Coffman Union closes for two-year overhaul

Raiza Beltran

The last items were bought from the convenience store and the worn pieces of furniture were tagged and wheeled out of Coffman Union on Monday, leaving many students feeling a sense of homelessness.
Until the $55 million, two-year renovation is finished, students and staff members will have to find another place to relax and hang out.
“It’s my home away from home,” said Thoung Tu, an Institute of Technology sophomore. “I’m going to miss it.”
More than 25 student organizations and cultural centers are housed in the 59-year-old union, and at least 20 services are offered for students.
Built in 1940 as a coed student center, Coffman Union underwent a renovation in 1970 after the growing student body exceeded the union’s 14,000 student capacity.
Ebani Butler and Sarah Boardman, both College of Liberal Arts freshmen, said they are worried about not having a place to rest and meet others.
“It’s a good place for commuters. It’s someplace to be every day,” Butler said.
As Boardman looked around the Coffman basement with several student groups chatting, she agreed with Butler’s point about the community building.

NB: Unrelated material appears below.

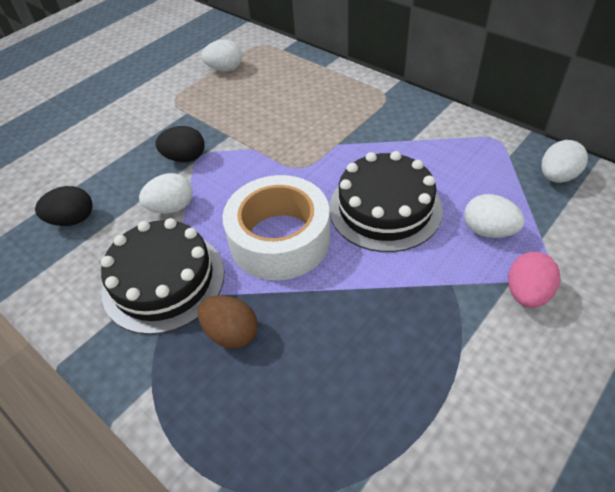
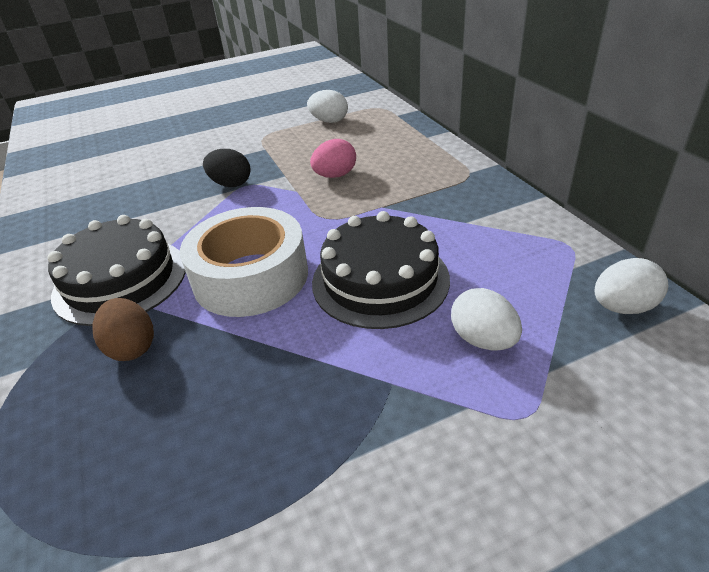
camera: 25 degrees right, 10 degrees down
black egg [35,186,93,226] -> none
white egg [139,173,193,213] -> none
pink egg [508,252,560,308] -> pink egg moved to [310,139,356,178]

“Without Coffman, I would’ve never met any of these people,” she said.
Union regulars said they will miss the convenience of having several student service offices in one place. “Everything you need you can get done here,” Butler said.
The union’s student services, including the U Card office, Campus Involvement Center and the post office will move to other campus locations.
The student organizations and cultural centers will share a 15,000-square-foot location in the basement level of 720 Washington Ave. S.E., between McDonald’s and Orange Julius.
Some student leaders have voiced concerns about losing members and visibility.
“Distance wise, our members will have to go out of their way to get to the cultural center,” said Keo Vilaysone, an Asian American Student Cultural Center board member and a CLA sophomore.
Despite mixed feelings about the move, Matt Strickler, the University Young Women program coordinator, said he is looking forward to having the cultural centers and student organizations in one area.
“Hopefully, this will facilitate coalition work with other student groups and centers,” he said.
Coffman Union administrators said they are trying to make the change for the students as easy as possible.
“We will continue Coffman’s events throughout the campuses and provide avenues for people to meet,” said Karen Lyons, a Coffman Union administrator.
The union is expected to open in fall 2001 with additional quiet, social study lounges, a 24-hour computer lab, a coffee-shop bookstore and a larger food court.